Sometimes you can focus too much on what is special or unique about your own business that you forget about your competition.  And yet, your customers and prospects will see and read your competitors’ marketing materials along with yours.  They will talk to them on the phone.  They will price products, review guarantees, meet with sales staff.  You see, your customers are constantly conducting their own competitive analysis.

You need to be doing the same thing so that you can better understand what the customer sees.  You need to know where you stand in comparison to your competitors from the customer’s perspective.  Start conducting your competitive analysis the way your customer would.

Here are some questions to ask yourself:

1. How do my ads and promotions compare to my competition?

2. How do my other marketing materials compare?

3. How are my competitors reaching my prospects?  Direct mail?  Incentives?  Specials?  Coupons?  Give-aways?  Call and ask!

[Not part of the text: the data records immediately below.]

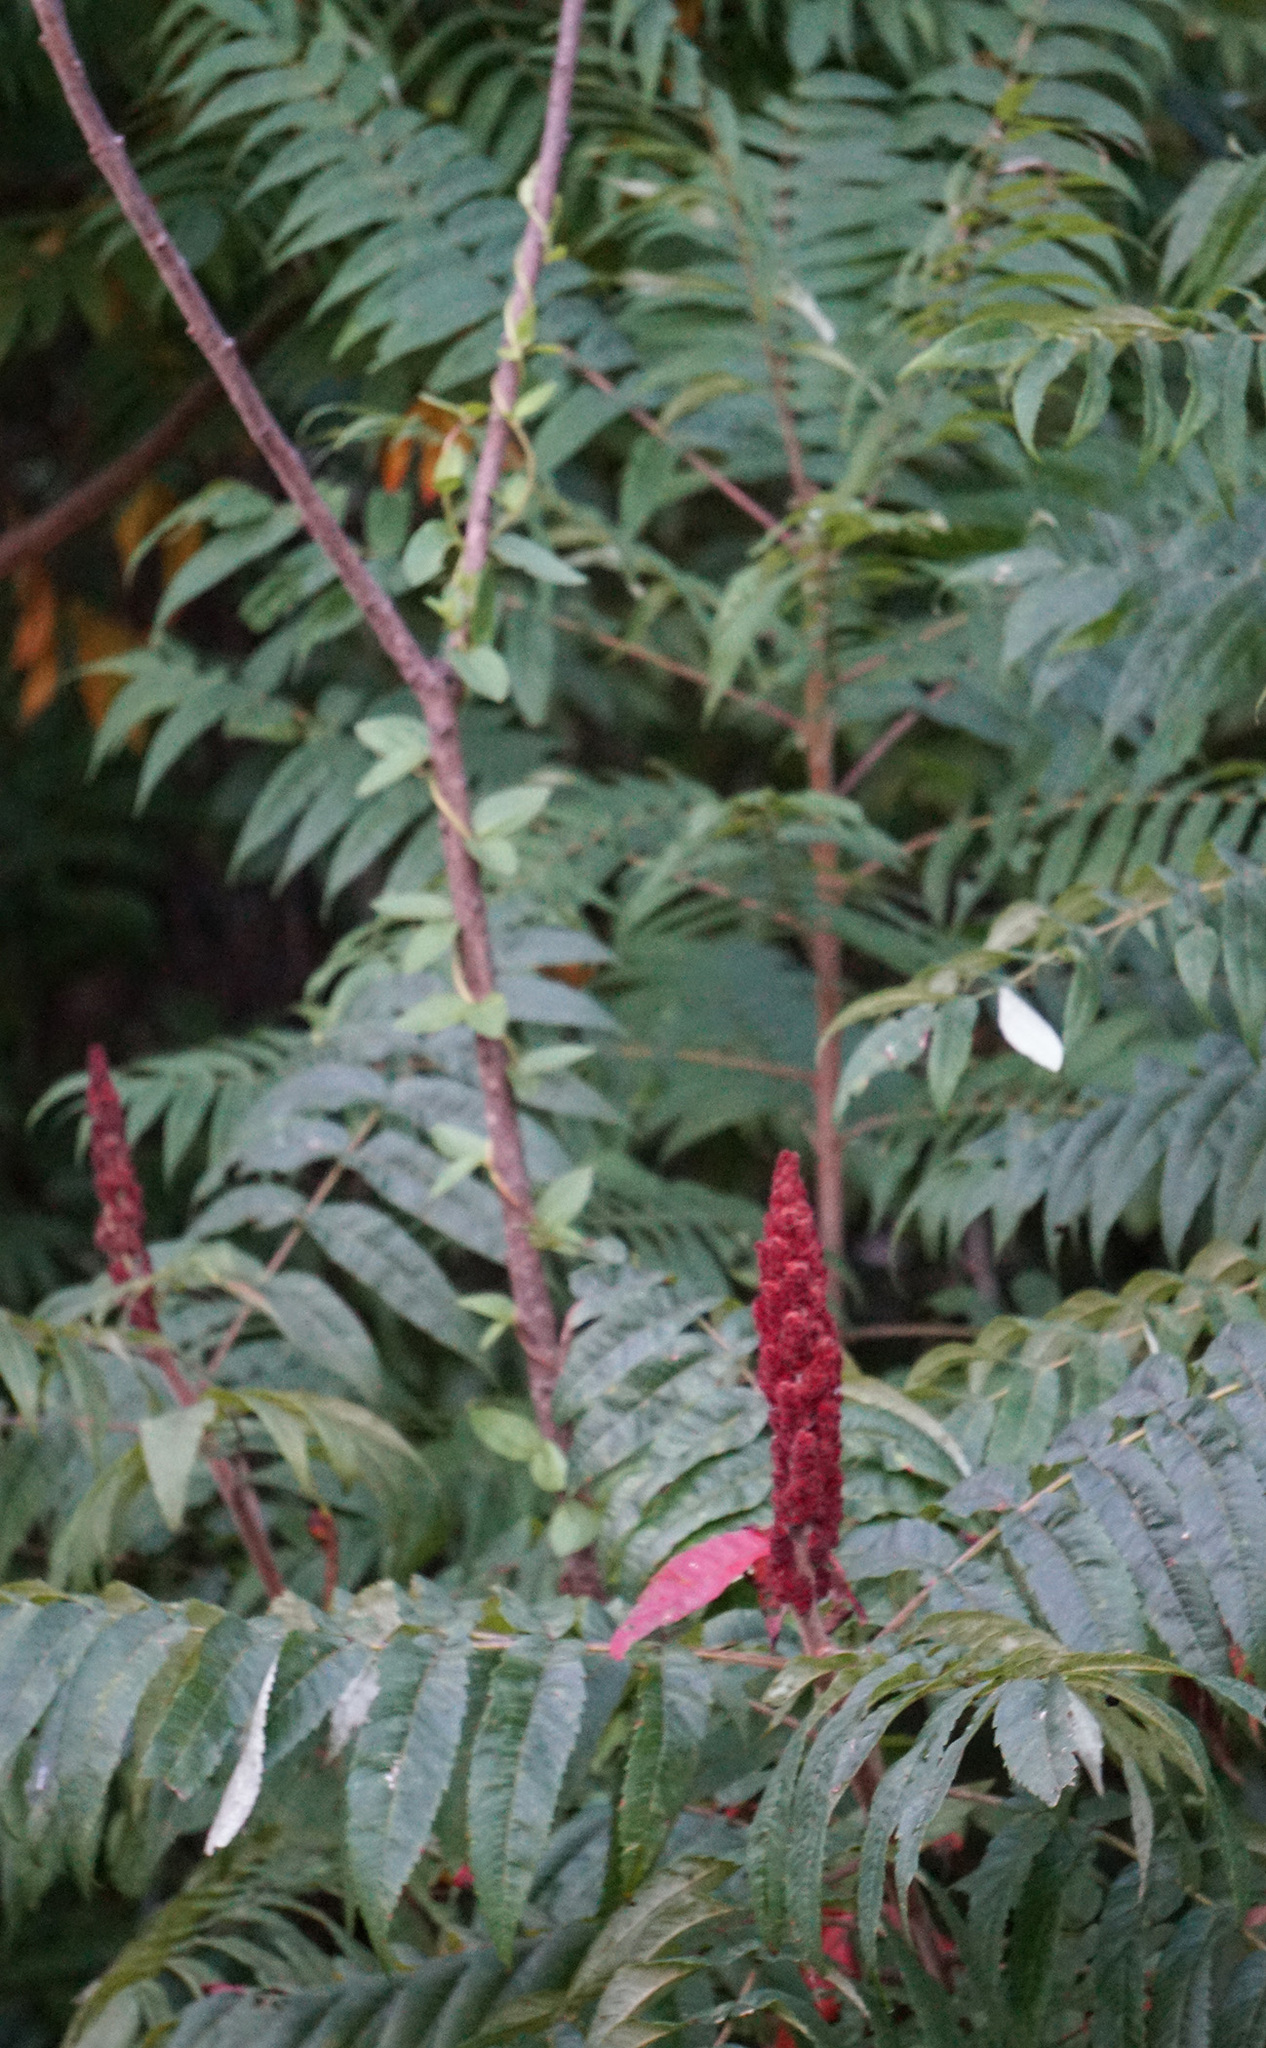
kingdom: Plantae
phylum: Tracheophyta
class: Magnoliopsida
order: Sapindales
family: Anacardiaceae
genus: Rhus
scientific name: Rhus typhina
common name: Staghorn sumac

4. How good are my phone operators compared to my competitors’?  How often do prospects wait on hold, or have to leave a message, or have to go through layers of automated messages?  How soon does my staff return a call?  And check how this compares to the “other guys” out there.

5. How good are my competitors’ sales staff?  What are their presentations like?

6. What time, volume or seasonal incentives does your competition hand out?

7. What’s the follow up like with my competitors?

8. How good is their offer?  How do they build value right into their offer?  What are their guarantees and return policies?  How good is their customer service?

9. What are they doing to stay in contact with customers?

10.  And finally, what do they do poorly?  Why do customers leave them and come to me or go somewhere else?